Kejadian tindak kekerasan yang viral tersebut tentu membawa kekhawatiran termasuk ke wali santri yang menyekolahkan putra putrinya di Sekolah dibawah naungan Pondok Pesantren. Sekarang Mari kita diskusikan poin pertama saja terlebih dahulu yaitu menciptakan lingkungan yang bebas dari tindakan kekerasan dan kita kaitkan dengan Peraturan Pesantren. Kita ambil contoh ketika pengurus pesantren membangunkan santri untuk tahajud atau untuk shalat berjamaah misalnya, ketika sudah berkali-kali dibangunkan, diingatkan masih tetap belum berangkat ke mesjid atau mushola kemudian pengurus pesantren melakulan ta'jir (hukuman) bagi santri tersebut apakah itu termasuk tindak kekerasan? Ketika santri melakukan pelanggaran misalnya tidak mengaji atau keluar komplek tanpa izin kemudian dihukum apakah itu tindakan kekerasan? Ada memang konsep disiplin positif namun implementasinya tidak mudah sehingga yang terpenting adalah adanya kesepakatan antara santri dan pengurus terkait dengan peraturan pesantren.

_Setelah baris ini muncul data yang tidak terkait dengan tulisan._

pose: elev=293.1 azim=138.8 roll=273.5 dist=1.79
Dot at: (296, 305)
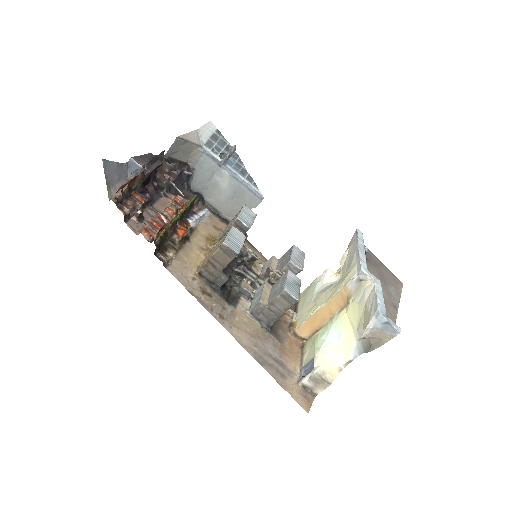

Namun meskipun sebenarnya sudah ada kesepakatan antara pengurus pesantren dengan para santri terkait larangan, hukuman dan sanksi nya, tetap saja kemungkinan untuk menyalahkan pengurus pesantren sangat mungkin terjadi. Pengurus pesantren menjadi serba salah niat baiknya untuk mendisiplinkan santri menjadi jelek karena dianggap melakukan tindakan kekerasan. Sehingga perlu ada pembahasan khusus terkait dengan hukuman yang biasa diberikan di lingkungan pesantren jangan sampai niat baik untuk mendisiplinkan menjadi dianggap salah karena ada perbedaan persepsi, arti dan implementasi  yang berbeda terkait dengan istilah tindakan kekerasan. Semoga Kementrian Agama bersama Forum Pondok Pesantren bisa mendiskusikan permasalahan ini. Di tengah isu 'kekerasan' di lingkungan pendidikan kami justru mengajak santri putri sekaligus siswa Smait Irfani Qbs untuk jalan-jalan menonton film merindu Cahaya De Amstel, melihat bagaimana 'keras' nya kehidupan seorang khadija sampai ia mendapatkan hidayah dan Cahaya Islam.